Protesto de professores no Chile pode interferir em jogo do Brasil

Manifestantes marcam ato nacional para quarta-feira

ALMIR LEITE E GONÇALO JUNIOR, Estadão Conteúdo

16 de junho de 2015 | 16h29

Centenas de professores chilenos fizeram um protesto na manhã desta terça-feira, em Santiago, contra a proposta de reforma no sistema de ensino do País. Eles estão em greve desde 1º de junho e marcaram uma grande manifestação em nível nacional para esta quarta-feira, dia em que o Brasil enfrentará a Colômbia no estádio Monumental, na capital do Chile, em rodada do Grupo C da Copa América. A manifestação será a partir das 11 horas. O jogo da seleção está marcado para as 21 horas.

Os professores, da rede de ensino público chilena, rejeitam vários itens da proposta enviada pela presidente Michelle Bachelet ao Parlamento, principalmente o que condiciona aumento salarial a avaliação periódica de desempenho. Os docentes teriam de passar por exames para poderem ser promovidos e receber aumento que, no primeiro momento, pode chegar a 28%.

No protesto desta terça, os trabalhadores da educação tomaram a frente do ministério com apitos, faixas - uma delas chamava Bachelet de "mentirosa" por ter enviado ao Congresso projeto diferente do que foi discutido com a classe - e até uma bateria. Ele penduraram sapatos na porta do ministério, que fica numa área nobre da capital chilena, numa alusão à "traição" de que se consideram vítimas.

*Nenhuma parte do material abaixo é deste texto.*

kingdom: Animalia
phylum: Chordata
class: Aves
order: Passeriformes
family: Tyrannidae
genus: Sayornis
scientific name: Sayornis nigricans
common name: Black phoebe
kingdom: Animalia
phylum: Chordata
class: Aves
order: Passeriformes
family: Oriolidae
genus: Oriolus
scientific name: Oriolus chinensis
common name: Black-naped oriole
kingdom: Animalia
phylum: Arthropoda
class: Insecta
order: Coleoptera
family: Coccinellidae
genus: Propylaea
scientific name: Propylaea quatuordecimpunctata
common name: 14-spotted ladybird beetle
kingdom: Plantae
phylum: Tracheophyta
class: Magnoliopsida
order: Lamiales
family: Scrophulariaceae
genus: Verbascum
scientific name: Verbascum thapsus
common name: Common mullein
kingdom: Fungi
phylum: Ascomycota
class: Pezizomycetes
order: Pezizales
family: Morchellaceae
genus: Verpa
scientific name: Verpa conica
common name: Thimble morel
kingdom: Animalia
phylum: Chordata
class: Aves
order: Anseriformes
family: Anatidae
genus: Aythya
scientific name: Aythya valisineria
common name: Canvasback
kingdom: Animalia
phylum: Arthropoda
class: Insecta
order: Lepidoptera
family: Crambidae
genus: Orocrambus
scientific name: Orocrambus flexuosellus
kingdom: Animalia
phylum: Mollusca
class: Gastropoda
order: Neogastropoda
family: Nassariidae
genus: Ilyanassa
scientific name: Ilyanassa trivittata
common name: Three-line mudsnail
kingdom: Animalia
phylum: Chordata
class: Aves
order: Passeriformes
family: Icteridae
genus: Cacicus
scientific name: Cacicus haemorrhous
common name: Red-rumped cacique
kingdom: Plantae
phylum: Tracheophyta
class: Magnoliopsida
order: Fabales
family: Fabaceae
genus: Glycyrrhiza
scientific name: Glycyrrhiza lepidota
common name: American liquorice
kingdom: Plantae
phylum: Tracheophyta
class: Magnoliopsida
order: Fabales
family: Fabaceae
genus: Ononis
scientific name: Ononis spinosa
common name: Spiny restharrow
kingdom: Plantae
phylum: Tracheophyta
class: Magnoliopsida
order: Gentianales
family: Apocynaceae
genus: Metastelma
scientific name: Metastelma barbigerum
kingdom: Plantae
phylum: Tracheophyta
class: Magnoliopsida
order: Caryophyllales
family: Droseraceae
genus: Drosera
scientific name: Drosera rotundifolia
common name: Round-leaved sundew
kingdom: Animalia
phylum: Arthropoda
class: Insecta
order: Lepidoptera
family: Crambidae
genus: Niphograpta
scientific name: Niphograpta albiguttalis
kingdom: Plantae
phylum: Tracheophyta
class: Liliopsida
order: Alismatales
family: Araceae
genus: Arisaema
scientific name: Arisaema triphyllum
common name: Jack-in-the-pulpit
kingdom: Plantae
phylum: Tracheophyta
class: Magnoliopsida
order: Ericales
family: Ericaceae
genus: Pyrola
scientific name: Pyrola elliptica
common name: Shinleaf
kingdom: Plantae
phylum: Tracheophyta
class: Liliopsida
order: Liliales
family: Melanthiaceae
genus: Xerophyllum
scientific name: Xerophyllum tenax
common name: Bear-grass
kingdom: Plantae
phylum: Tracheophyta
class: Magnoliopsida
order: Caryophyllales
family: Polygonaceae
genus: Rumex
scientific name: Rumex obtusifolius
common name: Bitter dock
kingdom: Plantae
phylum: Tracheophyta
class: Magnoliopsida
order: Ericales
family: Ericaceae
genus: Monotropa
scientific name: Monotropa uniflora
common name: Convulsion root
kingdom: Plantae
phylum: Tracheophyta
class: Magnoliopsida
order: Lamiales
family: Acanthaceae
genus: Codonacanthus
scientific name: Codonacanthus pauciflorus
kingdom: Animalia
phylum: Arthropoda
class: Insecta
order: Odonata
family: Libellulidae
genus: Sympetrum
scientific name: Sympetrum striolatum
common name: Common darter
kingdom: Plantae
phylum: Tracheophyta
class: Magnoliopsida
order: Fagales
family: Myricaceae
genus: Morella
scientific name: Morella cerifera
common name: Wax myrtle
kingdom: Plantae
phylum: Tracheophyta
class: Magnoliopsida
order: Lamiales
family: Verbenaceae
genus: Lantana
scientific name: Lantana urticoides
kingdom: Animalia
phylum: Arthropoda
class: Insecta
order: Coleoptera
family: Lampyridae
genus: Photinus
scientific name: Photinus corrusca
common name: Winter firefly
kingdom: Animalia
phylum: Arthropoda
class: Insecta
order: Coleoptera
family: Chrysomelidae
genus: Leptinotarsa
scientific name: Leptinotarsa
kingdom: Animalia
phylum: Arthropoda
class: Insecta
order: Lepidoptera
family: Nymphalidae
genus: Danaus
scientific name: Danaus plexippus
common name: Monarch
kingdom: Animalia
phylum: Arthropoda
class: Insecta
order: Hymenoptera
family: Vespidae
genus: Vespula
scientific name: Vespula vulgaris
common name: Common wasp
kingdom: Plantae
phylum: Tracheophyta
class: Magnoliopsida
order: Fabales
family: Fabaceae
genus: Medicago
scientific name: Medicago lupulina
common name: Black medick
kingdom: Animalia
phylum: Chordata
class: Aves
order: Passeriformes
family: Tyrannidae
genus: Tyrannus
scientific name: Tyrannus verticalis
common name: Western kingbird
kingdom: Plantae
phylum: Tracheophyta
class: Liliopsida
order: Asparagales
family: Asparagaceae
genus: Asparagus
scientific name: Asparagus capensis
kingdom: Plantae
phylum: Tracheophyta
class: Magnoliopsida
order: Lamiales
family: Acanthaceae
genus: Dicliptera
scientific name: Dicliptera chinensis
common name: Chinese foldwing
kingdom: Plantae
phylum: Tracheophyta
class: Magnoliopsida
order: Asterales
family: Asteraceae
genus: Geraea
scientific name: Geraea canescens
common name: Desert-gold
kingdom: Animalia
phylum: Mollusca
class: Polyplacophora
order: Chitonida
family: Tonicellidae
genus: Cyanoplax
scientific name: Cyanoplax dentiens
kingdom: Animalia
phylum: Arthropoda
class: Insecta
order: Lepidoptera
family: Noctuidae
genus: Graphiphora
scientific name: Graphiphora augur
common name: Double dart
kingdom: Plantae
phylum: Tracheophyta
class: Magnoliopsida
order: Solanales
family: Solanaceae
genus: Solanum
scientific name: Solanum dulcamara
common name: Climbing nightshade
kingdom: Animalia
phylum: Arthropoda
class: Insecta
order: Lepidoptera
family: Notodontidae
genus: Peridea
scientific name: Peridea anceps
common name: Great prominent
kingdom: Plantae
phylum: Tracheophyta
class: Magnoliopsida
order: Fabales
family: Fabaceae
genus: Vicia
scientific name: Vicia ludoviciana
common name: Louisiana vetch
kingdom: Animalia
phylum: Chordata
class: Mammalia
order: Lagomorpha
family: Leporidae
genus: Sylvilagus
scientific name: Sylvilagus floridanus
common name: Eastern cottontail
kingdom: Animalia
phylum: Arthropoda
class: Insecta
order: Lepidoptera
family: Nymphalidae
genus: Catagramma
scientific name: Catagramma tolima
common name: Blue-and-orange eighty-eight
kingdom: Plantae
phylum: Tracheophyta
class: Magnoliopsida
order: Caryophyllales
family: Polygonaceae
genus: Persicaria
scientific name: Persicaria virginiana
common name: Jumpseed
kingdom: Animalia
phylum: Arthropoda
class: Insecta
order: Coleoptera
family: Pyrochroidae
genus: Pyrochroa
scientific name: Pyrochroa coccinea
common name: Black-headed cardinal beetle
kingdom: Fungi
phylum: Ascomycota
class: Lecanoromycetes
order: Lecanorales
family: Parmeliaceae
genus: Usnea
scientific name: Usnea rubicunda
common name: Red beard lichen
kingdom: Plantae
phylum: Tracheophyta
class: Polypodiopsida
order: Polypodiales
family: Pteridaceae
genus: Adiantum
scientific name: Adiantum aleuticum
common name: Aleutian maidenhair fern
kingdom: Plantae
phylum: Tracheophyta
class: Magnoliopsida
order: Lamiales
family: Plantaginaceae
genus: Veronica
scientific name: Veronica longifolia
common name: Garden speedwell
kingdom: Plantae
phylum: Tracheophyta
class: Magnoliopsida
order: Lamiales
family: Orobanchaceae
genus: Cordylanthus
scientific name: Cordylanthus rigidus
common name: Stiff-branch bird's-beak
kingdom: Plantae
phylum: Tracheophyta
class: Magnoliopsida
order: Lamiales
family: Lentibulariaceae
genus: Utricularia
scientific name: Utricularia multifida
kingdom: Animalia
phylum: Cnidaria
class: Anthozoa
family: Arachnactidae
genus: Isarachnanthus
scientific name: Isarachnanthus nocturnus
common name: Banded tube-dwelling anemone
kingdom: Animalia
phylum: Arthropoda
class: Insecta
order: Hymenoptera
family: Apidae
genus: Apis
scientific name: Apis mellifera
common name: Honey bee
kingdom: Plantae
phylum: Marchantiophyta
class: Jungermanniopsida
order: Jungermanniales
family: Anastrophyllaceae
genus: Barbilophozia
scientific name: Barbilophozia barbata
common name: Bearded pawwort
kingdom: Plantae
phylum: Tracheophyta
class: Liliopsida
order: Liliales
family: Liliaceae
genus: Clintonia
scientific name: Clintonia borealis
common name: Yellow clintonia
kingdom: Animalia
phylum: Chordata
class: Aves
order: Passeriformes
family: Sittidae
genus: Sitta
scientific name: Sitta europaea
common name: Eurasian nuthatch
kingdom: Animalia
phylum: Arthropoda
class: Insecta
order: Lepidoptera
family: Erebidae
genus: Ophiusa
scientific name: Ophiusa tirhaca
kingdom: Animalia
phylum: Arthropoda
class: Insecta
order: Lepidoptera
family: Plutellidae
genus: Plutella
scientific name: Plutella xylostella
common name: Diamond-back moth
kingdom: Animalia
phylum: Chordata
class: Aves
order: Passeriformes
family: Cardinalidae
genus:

O vice-presidente da área metropolitana do Colégio de Professores, Raúl Quezada Valenzuela, criticou o governo por, de acordo com ele, "estar jogando os professores contra o povo". "Queremos deixar aqui nosso repúdio ao projeto e também à negativa do ministério da Educação de admitir que 97% dos professores rejeitaram a proposta", disse. "O governo quer passar para a população a impressão de que nossa paralisação é apenas pela questão salarial. É muito mais do que isso, não é só sobre o aspecto econômico. É em relação às condições de trabalho."

A seleção chilena, anfitriã da Copa América, vem demonstrando apoio à causa dos professores. Na semana passada, o time recebeu uma comissão de professores, no que foi entendido como manifestação de apoio à categoria. O técnico Jorge Sampaoli chegou a dizer que os protestos dos professores são "coerentes e necessários".